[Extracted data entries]
Segment Open

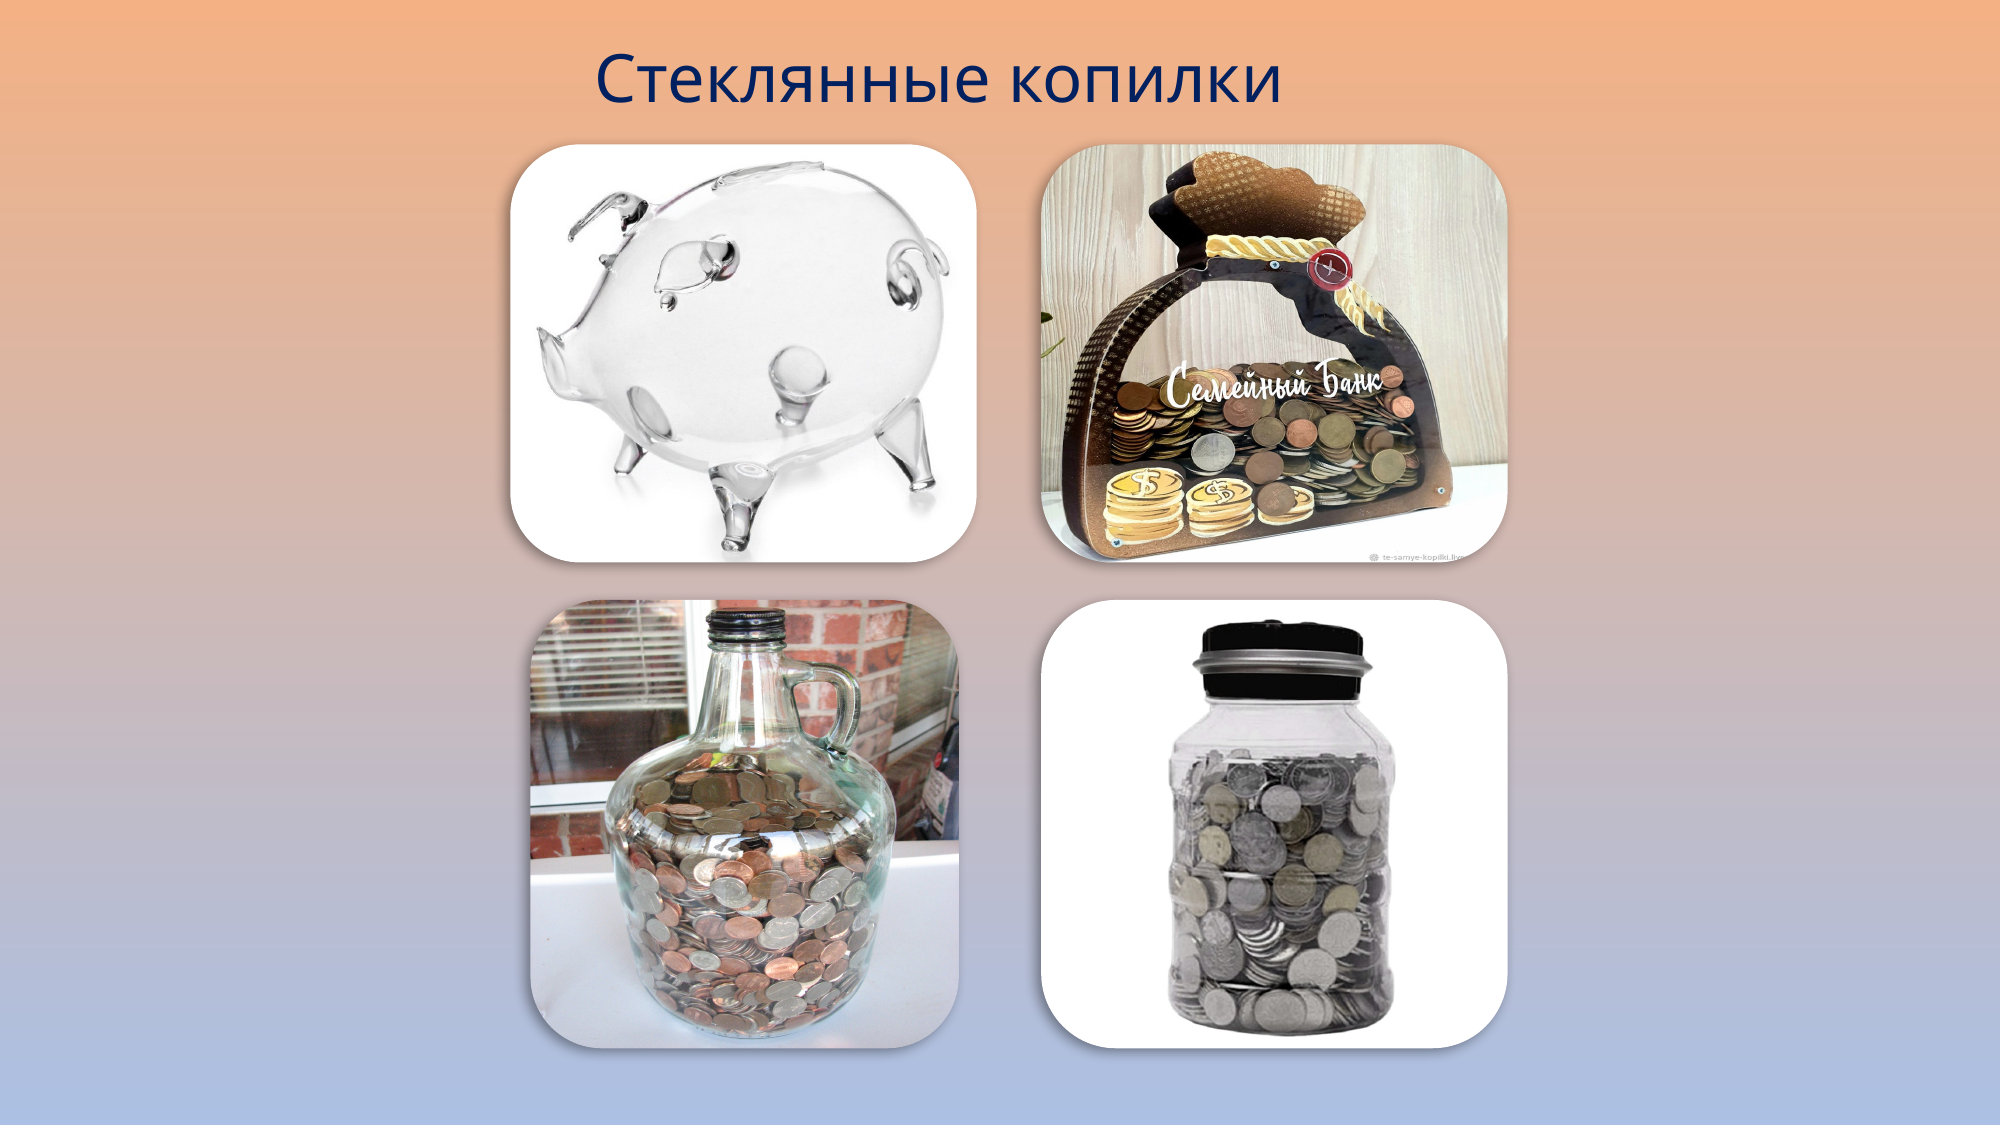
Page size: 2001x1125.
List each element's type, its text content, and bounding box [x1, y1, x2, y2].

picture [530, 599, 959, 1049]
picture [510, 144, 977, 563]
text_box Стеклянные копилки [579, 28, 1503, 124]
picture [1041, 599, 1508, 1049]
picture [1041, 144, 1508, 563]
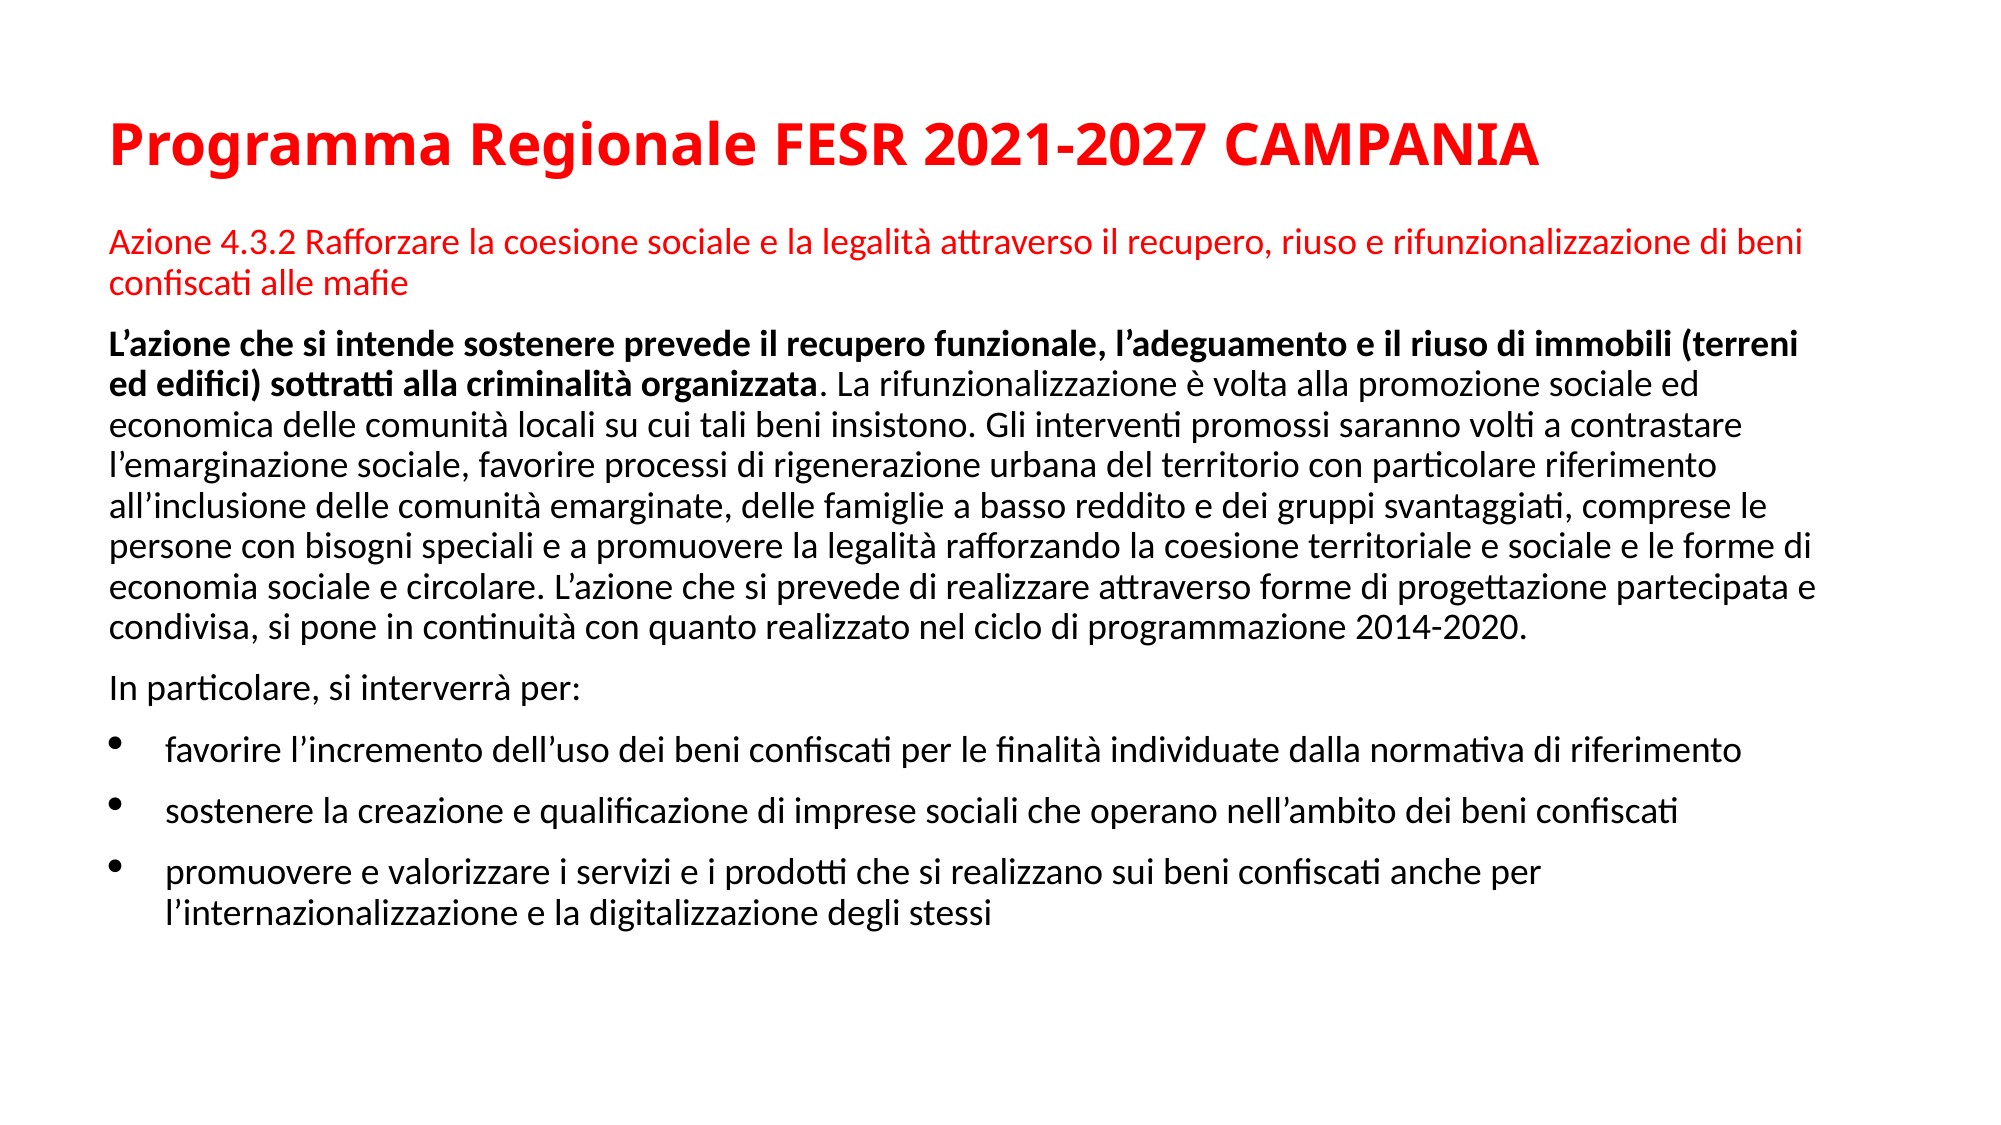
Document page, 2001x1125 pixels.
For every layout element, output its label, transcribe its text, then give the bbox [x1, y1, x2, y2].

Segment Closed

• _WHAT THIS TASK INVOLVES_: All lines from the one holding "List each element's" through the last line of the records need to be copied exactly, both ends included, and the pictures left behind.

• _EXPECTED ANSWER_:
List each element's type, its text content, and bounding box [x1, y1, x2, y2].

picture [530, 599, 959, 1049]
picture [510, 144, 977, 563]
text_box Стеклянные копилки [579, 28, 1503, 124]
picture [1041, 599, 1508, 1049]
picture [1041, 144, 1508, 563]
Document page, 2001x1125 pixels.
For every layout element, output its label, transcribe its text, then give the bbox [x1, y1, x2, y2].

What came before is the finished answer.